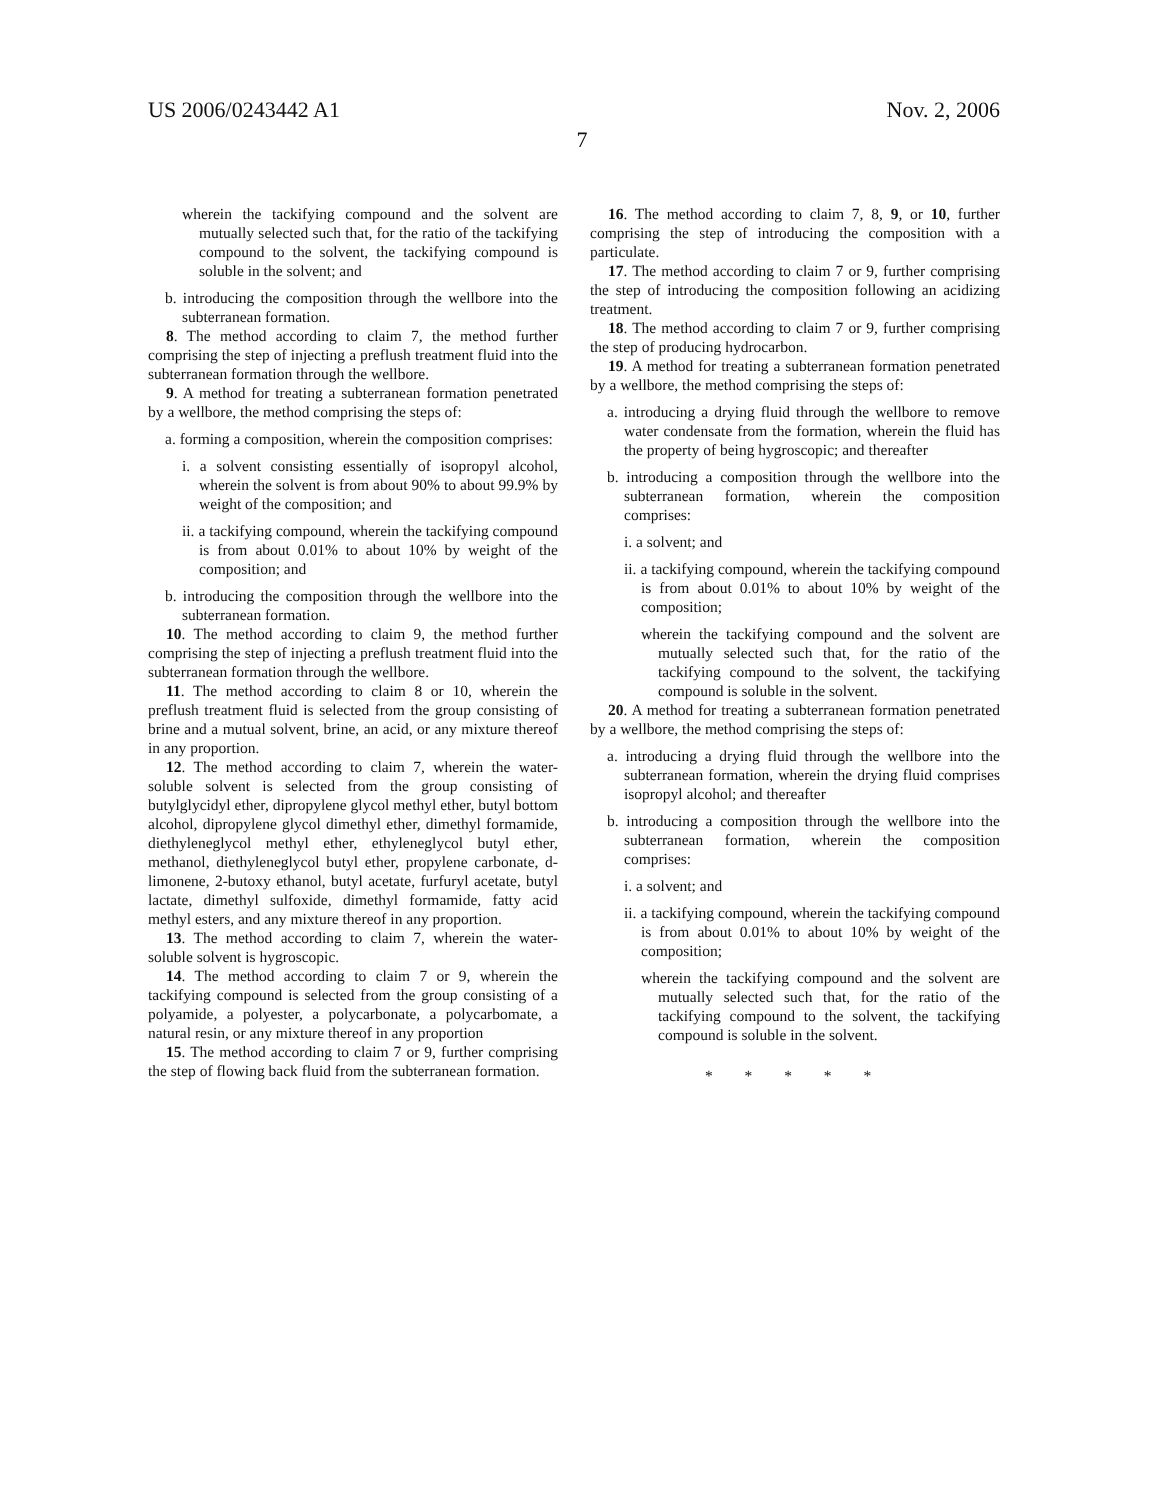US 2006/0243442 A1 Nov. 2, 2006
7
wherein the tackifying compound and the solvent are mutually selected such that, for the ratio of the tackifying compound to the solvent, the tackifying compound is soluble in the solvent; and
b. introducing the composition through the wellbore into the subterranean formation.
8. The method according to claim 7, the method further comprising the step of injecting a preflush treatment fluid into the subterranean formation through the wellbore.
9. A method for treating a subterranean formation penetrated by a wellbore, the method comprising the steps of:
a. forming a composition, wherein the composition comprises:
i. a solvent consisting essentially of isopropyl alcohol, wherein the solvent is from about 90% to about 99.9% by weight of the composition; and
ii. a tackifying compound, wherein the tackifying compound is from about 0.01% to about 10% by weight of the composition; and
b. introducing the composition through the wellbore into the subterranean formation.
10. The method according to claim 9, the method further comprising the step of injecting a preflush treatment fluid into the subterranean formation through the wellbore.
11. The method according to claim 8 or 10, wherein the preflush treatment fluid is selected from the group consisting of brine and a mutual solvent, brine, an acid, or any mixture thereof in any proportion.
12. The method according to claim 7, wherein the water-soluble solvent is selected from the group consisting of butylglycidyl ether, dipropylene glycol methyl ether, butyl bottom alcohol, dipropylene glycol dimethyl ether, dimethyl formamide, diethyleneglycol methyl ether, ethyleneglycol butyl ether, methanol, diethyleneglycol butyl ether, propylene carbonate, d-limonene, 2-butoxy ethanol, butyl acetate, furfuryl acetate, butyl lactate, dimethyl sulfoxide, dimethyl formamide, fatty acid methyl esters, and any mixture thereof in any proportion.
13. The method according to claim 7, wherein the water-soluble solvent is hygroscopic.
14. The method according to claim 7 or 9, wherein the tackifying compound is selected from the group consisting of a polyamide, a polyester, a polycarbonate, a polycarbomate, a natural resin, or any mixture thereof in any proportion
15. The method according to claim 7 or 9, further comprising the step of flowing back fluid from the subterranean formation.
16. The method according to claim 7, 8, 9, or 10, further comprising the step of introducing the composition with a particulate.
17. The method according to claim 7 or 9, further comprising the step of introducing the composition following an acidizing treatment.
18. The method according to claim 7 or 9, further comprising the step of producing hydrocarbon.
19. A method for treating a subterranean formation penetrated by a wellbore, the method comprising the steps of:
a. introducing a drying fluid through the wellbore to remove water condensate from the formation, wherein the fluid has the property of being hygroscopic; and thereafter
b. introducing a composition through the wellbore into the subterranean formation, wherein the composition comprises:
i. a solvent; and
ii. a tackifying compound, wherein the tackifying compound is from about 0.01% to about 10% by weight of the composition;
wherein the tackifying compound and the solvent are mutually selected such that, for the ratio of the tackifying compound to the solvent, the tackifying compound is soluble in the solvent.
20. A method for treating a subterranean formation penetrated by a wellbore, the method comprising the steps of:
a. introducing a drying fluid through the wellbore into the subterranean formation, wherein the drying fluid comprises isopropyl alcohol; and thereafter
b. introducing a composition through the wellbore into the subterranean formation, wherein the composition comprises:
i. a solvent; and
ii. a tackifying compound, wherein the tackifying compound is from about 0.01% to about 10% by weight of the composition;
wherein the tackifying compound and the solvent are mutually selected such that, for the ratio of the tackifying compound to the solvent, the tackifying compound is soluble in the solvent.
* * * * *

━━━━

Would you filter the records and copy each line that contains the word "penetrated"?

▶ _Problem solution_
9. A method for treating a subterranean formation penetrated by a wellbore, the method comprising the steps of:
19. A method for treating a subterranean formation penetrated by a wellbore, the method comprising the steps of:
20. A method for treating a subterranean formation penetrated by a wellbore, the method comprising the steps of:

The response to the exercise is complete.